[Records from a data source]

----------

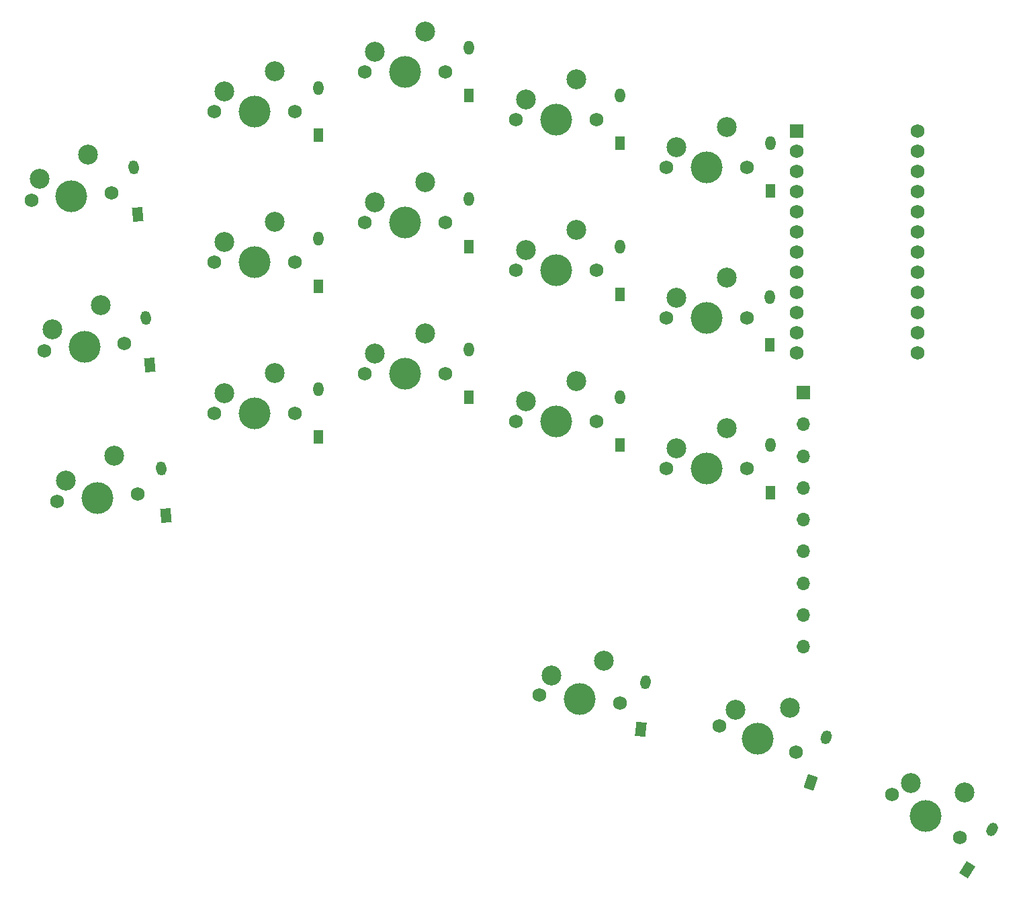
<source format=gbr>
%TF.GenerationSoftware,KiCad,Pcbnew,7.0.7*%
%TF.CreationDate,2023-11-23T18:26:16-07:00*%
%TF.ProjectId,TypestationX - Left,54797065-7374-4617-9469-6f6e58202d20,rev?*%
%TF.SameCoordinates,Original*%
%TF.FileFunction,Soldermask,Bot*%
%TF.FilePolarity,Negative*%
%FSLAX46Y46*%
G04 Gerber Fmt 4.6, Leading zero omitted, Abs format (unit mm)*
G04 Created by KiCad (PCBNEW 7.0.7) date 2023-11-23 18:26:16*
%MOMM*%
%LPD*%
G01*
G04 APERTURE LIST*
G04 Aperture macros list*
%AMHorizOval*
0 Thick line with rounded ends*
0 $1 width*
0 $2 $3 position (X,Y) of the first rounded end (center of the circle)*
0 $4 $5 position (X,Y) of the second rounded end (center of the circle)*
0 Add line between two ends*
20,1,$1,$2,$3,$4,$5,0*
0 Add two circle primitives to create the rounded ends*
1,1,$1,$2,$3*
1,1,$1,$4,$5*%
%AMRotRect*
0 Rectangle, with rotation*
0 The origin of the aperture is its center*
0 $1 length*
0 $2 width*
0 $3 Rotation angle, in degrees counterclockwise*
0 Add horizontal line*
21,1,$1,$2,0,0,$3*%
G04 Aperture macros list end*
%ADD10R,1.300000X1.778000*%
%ADD11O,1.300000X1.778000*%
%ADD12C,1.750000*%
%ADD13C,4.000000*%
%ADD14C,2.500000*%
%ADD15RotRect,1.778000X1.300000X95.000000*%
%ADD16HorizOval,1.300000X-0.020830X0.238091X0.020830X-0.238091X0*%
%ADD17RotRect,1.778000X1.300000X84.000000*%
%ADD18HorizOval,1.300000X0.024982X0.237691X-0.024982X-0.237691X0*%
%ADD19RotRect,1.778000X1.300000X71.000000*%
%ADD20HorizOval,1.300000X0.077811X0.225979X-0.077811X-0.225979X0*%
%ADD21R,1.700000X1.700000*%
%ADD22O,1.700000X1.700000*%
%ADD23RotRect,1.778000X1.300000X58.000000*%
%ADD24HorizOval,1.300000X0.126651X0.202683X-0.126651X-0.202683X0*%
%ADD25R,1.752600X1.752600*%
%ADD26C,1.752600*%
G04 APERTURE END LIST*
D10*
%TO.C,D14*%
X88900000Y-98603631D03*
D11*
X88900000Y-92603631D03*
%TD*%
D10*
%TO.C,D4*%
X88900000Y-60603631D03*
D11*
X88900000Y-54603631D03*
%TD*%
D12*
%TO.C,S8*%
X56767381Y-70603631D03*
D13*
X61847381Y-70603631D03*
D12*
X66927381Y-70603631D03*
D14*
X58037381Y-68063631D03*
X64387381Y-65523631D03*
%TD*%
D12*
%TO.C,S11*%
X75767381Y-76603631D03*
D13*
X80847381Y-76603631D03*
D12*
X85927381Y-76603631D03*
D14*
X77037381Y-74063631D03*
X83387381Y-71523631D03*
%TD*%
D15*
%TO.C,D6*%
X29644424Y-88566322D03*
D16*
X29121490Y-82589154D03*
%TD*%
D17*
%TO.C,D16*%
X91540064Y-134417629D03*
D18*
X92167234Y-128450497D03*
%TD*%
D12*
%TO.C,S2*%
X16350501Y-86717930D03*
D13*
X21411170Y-86275179D03*
D12*
X26471839Y-85832428D03*
D14*
X17394293Y-84076908D03*
X23498753Y-80993134D03*
%TD*%
D10*
%TO.C,D7*%
X50900000Y-78603631D03*
D11*
X50900000Y-72603631D03*
%TD*%
D12*
%TO.C,S5*%
X37767381Y-75603631D03*
D13*
X42847381Y-75603631D03*
D12*
X47927381Y-75603631D03*
D14*
X39037381Y-73063631D03*
X45387381Y-70523631D03*
%TD*%
D10*
%TO.C,D13*%
X69900000Y-92603631D03*
D11*
X69900000Y-86603631D03*
%TD*%
D15*
%TO.C,D1*%
X28161467Y-69588584D03*
D16*
X27638533Y-63611416D03*
%TD*%
D12*
%TO.C,S6*%
X37767381Y-94603631D03*
D13*
X42847381Y-94603631D03*
D12*
X47927381Y-94603631D03*
D14*
X39037381Y-92063631D03*
X45387381Y-89523631D03*
%TD*%
D19*
%TO.C,D17*%
X112934272Y-141111856D03*
D20*
X114887680Y-135438744D03*
%TD*%
D10*
%TO.C,D10*%
X107823227Y-85999079D03*
D11*
X107823227Y-79999079D03*
%TD*%
D10*
%TO.C,D5*%
X107900000Y-66600000D03*
D11*
X107900000Y-60600000D03*
%TD*%
D12*
%TO.C,S1*%
X14713224Y-67748165D03*
D13*
X19773893Y-67305414D03*
D12*
X24834562Y-66862663D03*
D14*
X15757016Y-65107143D03*
X21861476Y-62023369D03*
%TD*%
D12*
%TO.C,S7*%
X56767381Y-51603631D03*
D13*
X61847381Y-51603631D03*
D12*
X66927381Y-51603631D03*
D14*
X58037381Y-49063631D03*
X64387381Y-46523631D03*
%TD*%
D12*
%TO.C,S16*%
X78790157Y-130061034D03*
D13*
X83842328Y-130592039D03*
D12*
X88894499Y-131123044D03*
D14*
X80318702Y-127667700D03*
X86899418Y-125805370D03*
%TD*%
D12*
%TO.C,S10*%
X75767381Y-57603631D03*
D13*
X80847381Y-57603631D03*
D12*
X85927381Y-57603631D03*
D14*
X77037381Y-55063631D03*
X83387381Y-52523631D03*
%TD*%
D12*
%TO.C,S18*%
X123167892Y-142643050D03*
D13*
X127475976Y-145335040D03*
D12*
X131784060Y-148027030D03*
D14*
X125590908Y-141162005D03*
X132322008Y-142372951D03*
%TD*%
D12*
%TO.C,S4*%
X37767381Y-56603631D03*
D13*
X42847381Y-56603631D03*
D12*
X47927381Y-56603631D03*
D14*
X39037381Y-54063631D03*
X45387381Y-51523631D03*
%TD*%
D10*
%TO.C,D15*%
X107900000Y-104603631D03*
D11*
X107900000Y-98603631D03*
%TD*%
D12*
%TO.C,S17*%
X101457718Y-133987299D03*
D13*
X106260952Y-135641185D03*
D12*
X111064186Y-137295071D03*
D14*
X103485469Y-131999153D03*
X110316455Y-131664894D03*
%TD*%
D21*
%TO.C,J1*%
X112000000Y-92000000D03*
D22*
X112000000Y-96000000D03*
X112000000Y-100000000D03*
X112000000Y-104000000D03*
X112000000Y-108000000D03*
X112000000Y-112000000D03*
X112000000Y-116000000D03*
X112000000Y-120000000D03*
X112000000Y-124000000D03*
%TD*%
D10*
%TO.C,D12*%
X50900000Y-97600000D03*
D11*
X50900000Y-91600000D03*
%TD*%
D10*
%TO.C,D8*%
X69900000Y-73603631D03*
D11*
X69900000Y-67603631D03*
%TD*%
D12*
%TO.C,S3*%
X17999132Y-105706470D03*
D13*
X23059801Y-105263719D03*
D12*
X28120470Y-104820968D03*
D14*
X19042924Y-103065448D03*
X25147384Y-99981674D03*
%TD*%
D12*
%TO.C,S14*%
X94767381Y-82603631D03*
D13*
X99847381Y-82603631D03*
D12*
X104927381Y-82603631D03*
D14*
X96037381Y-80063631D03*
X102387381Y-77523631D03*
%TD*%
D10*
%TO.C,D2*%
X50900000Y-59600000D03*
D11*
X50900000Y-53600000D03*
%TD*%
D10*
%TO.C,D9*%
X88900000Y-79603631D03*
D11*
X88900000Y-73603631D03*
%TD*%
D12*
%TO.C,S13*%
X94767381Y-63603631D03*
D13*
X99847381Y-63603631D03*
D12*
X104927381Y-63603631D03*
D14*
X96037381Y-61063631D03*
X102387381Y-58523631D03*
%TD*%
D23*
%TO.C,D18*%
X132670603Y-152118538D03*
D24*
X135850119Y-147030250D03*
%TD*%
D15*
%TO.C,D11*%
X31640760Y-107524442D03*
D16*
X31117826Y-101547274D03*
%TD*%
D10*
%TO.C,D3*%
X69900000Y-54603631D03*
D11*
X69900000Y-48603631D03*
%TD*%
D12*
%TO.C,S12*%
X75767381Y-95603631D03*
D13*
X80847381Y-95603631D03*
D12*
X85927381Y-95603631D03*
D14*
X77037381Y-93063631D03*
X83387381Y-90523631D03*
%TD*%
D12*
%TO.C,S9*%
X56767381Y-89603631D03*
D13*
X61847381Y-89603631D03*
D12*
X66927381Y-89603631D03*
D14*
X58037381Y-87063631D03*
X64387381Y-84523631D03*
%TD*%
D12*
%TO.C,S15*%
X94767381Y-101603631D03*
D13*
X99847381Y-101603631D03*
D12*
X104927381Y-101603631D03*
D14*
X96037381Y-99063631D03*
X102387381Y-96523631D03*
%TD*%
D25*
%TO.C,U2*%
X111180000Y-59030000D03*
D26*
X111180000Y-61570000D03*
X111180000Y-64110000D03*
X111180000Y-66650000D03*
X111180000Y-69190000D03*
X111180000Y-71730000D03*
X111180000Y-74270000D03*
X111180000Y-76810000D03*
X111180000Y-79350000D03*
X111180000Y-81890000D03*
X111180000Y-84430000D03*
X111180000Y-86970000D03*
X126420000Y-86970000D03*
X126420000Y-84430000D03*
X126420000Y-81890000D03*
X126420000Y-79350000D03*
X126420000Y-76810000D03*
X126420000Y-74270000D03*
X126420000Y-71730000D03*
X126420000Y-69190000D03*
X126420000Y-66650000D03*
X126420000Y-64110000D03*
X126420000Y-61570000D03*
X126420000Y-59030000D03*
%TD*%
M02*

</source>
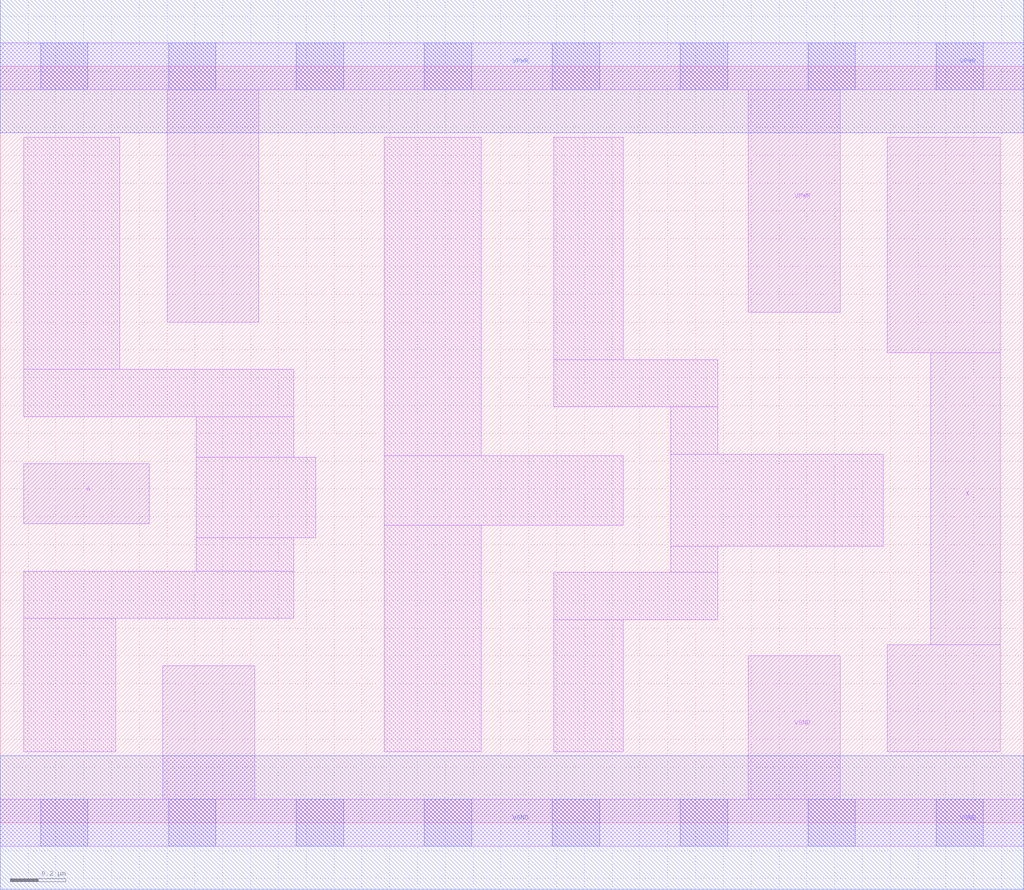
<source format=lef>
# Copyright 2020 The SkyWater PDK Authors
#
# Licensed under the Apache License, Version 2.0 (the "License");
# you may not use this file except in compliance with the License.
# You may obtain a copy of the License at
#
#     https://www.apache.org/licenses/LICENSE-2.0
#
# Unless required by applicable law or agreed to in writing, software
# distributed under the License is distributed on an "AS IS" BASIS,
# WITHOUT WARRANTIES OR CONDITIONS OF ANY KIND, either express or implied.
# See the License for the specific language governing permissions and
# limitations under the License.
#
# SPDX-License-Identifier: Apache-2.0

VERSION 5.7 ;
  NAMESCASESENSITIVE ON ;
  NOWIREEXTENSIONATPIN ON ;
  DIVIDERCHAR "/" ;
  BUSBITCHARS "[]" ;
UNITS
  DATABASE MICRONS 200 ;
END UNITS
MACRO sky130_fd_sc_hd__clkdlybuf4s50_1
  CLASS CORE ;
  SOURCE USER ;
  FOREIGN sky130_fd_sc_hd__clkdlybuf4s50_1 ;
  ORIGIN  0.000000  0.000000 ;
  SIZE  3.680000 BY  2.720000 ;
  SYMMETRY X Y R90 ;
  SITE unithd ;
  PIN A
    ANTENNAGATEAREA  0.213000 ;
    DIRECTION INPUT ;
    USE SIGNAL ;
    PORT
      LAYER li1 ;
        RECT 0.085000 1.075000 0.535000 1.290000 ;
    END
  END A
  PIN X
    ANTENNADIFFAREA  0.504100 ;
    DIRECTION OUTPUT ;
    USE SIGNAL ;
    PORT
      LAYER li1 ;
        RECT 3.190000 0.255000 3.595000 0.640000 ;
        RECT 3.190000 1.690000 3.595000 2.465000 ;
        RECT 3.345000 0.640000 3.595000 1.690000 ;
    END
  END X
  PIN VGND
    DIRECTION INOUT ;
    SHAPE ABUTMENT ;
    USE GROUND ;
    PORT
      LAYER li1 ;
        RECT 0.000000 -0.085000 3.680000 0.085000 ;
        RECT 0.585000  0.085000 0.915000 0.565000 ;
        RECT 2.690000  0.085000 3.020000 0.600000 ;
      LAYER mcon ;
        RECT 0.145000 -0.085000 0.315000 0.085000 ;
        RECT 0.605000 -0.085000 0.775000 0.085000 ;
        RECT 1.065000 -0.085000 1.235000 0.085000 ;
        RECT 1.525000 -0.085000 1.695000 0.085000 ;
        RECT 1.985000 -0.085000 2.155000 0.085000 ;
        RECT 2.445000 -0.085000 2.615000 0.085000 ;
        RECT 2.905000 -0.085000 3.075000 0.085000 ;
        RECT 3.365000 -0.085000 3.535000 0.085000 ;
      LAYER met1 ;
        RECT 0.000000 -0.240000 3.680000 0.240000 ;
    END
  END VGND
  PIN VPWR
    DIRECTION INOUT ;
    SHAPE ABUTMENT ;
    USE POWER ;
    PORT
      LAYER li1 ;
        RECT 0.000000 2.635000 3.680000 2.805000 ;
        RECT 0.600000 1.800000 0.930000 2.635000 ;
        RECT 2.690000 1.835000 3.020000 2.635000 ;
      LAYER mcon ;
        RECT 0.145000 2.635000 0.315000 2.805000 ;
        RECT 0.605000 2.635000 0.775000 2.805000 ;
        RECT 1.065000 2.635000 1.235000 2.805000 ;
        RECT 1.525000 2.635000 1.695000 2.805000 ;
        RECT 1.985000 2.635000 2.155000 2.805000 ;
        RECT 2.445000 2.635000 2.615000 2.805000 ;
        RECT 2.905000 2.635000 3.075000 2.805000 ;
        RECT 3.365000 2.635000 3.535000 2.805000 ;
      LAYER met1 ;
        RECT 0.000000 2.480000 3.680000 2.960000 ;
    END
  END VPWR
  OBS
    LAYER li1 ;
      RECT 0.085000 0.255000 0.415000 0.735000 ;
      RECT 0.085000 0.735000 1.055000 0.905000 ;
      RECT 0.085000 1.460000 1.055000 1.630000 ;
      RECT 0.085000 1.630000 0.430000 2.465000 ;
      RECT 0.705000 0.905000 1.055000 1.025000 ;
      RECT 0.705000 1.025000 1.135000 1.315000 ;
      RECT 0.705000 1.315000 1.055000 1.460000 ;
      RECT 1.380000 0.255000 1.730000 1.070000 ;
      RECT 1.380000 1.070000 2.240000 1.320000 ;
      RECT 1.380000 1.320000 1.730000 2.465000 ;
      RECT 1.990000 0.255000 2.240000 0.730000 ;
      RECT 1.990000 0.730000 2.580000 0.900000 ;
      RECT 1.990000 1.495000 2.580000 1.665000 ;
      RECT 1.990000 1.665000 2.240000 2.465000 ;
      RECT 2.410000 0.900000 2.580000 0.995000 ;
      RECT 2.410000 0.995000 3.175000 1.325000 ;
      RECT 2.410000 1.325000 2.580000 1.495000 ;
  END
END sky130_fd_sc_hd__clkdlybuf4s50_1

</source>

----------

THE PROBLEM: Among the lines above, return those that contain the string "format".

RESPONSE BELOW:
<source format=gbr>
G04 Gerber Fmt 4.6, Leading zero omitted, Abs format (unit mm)*
<source format=lef>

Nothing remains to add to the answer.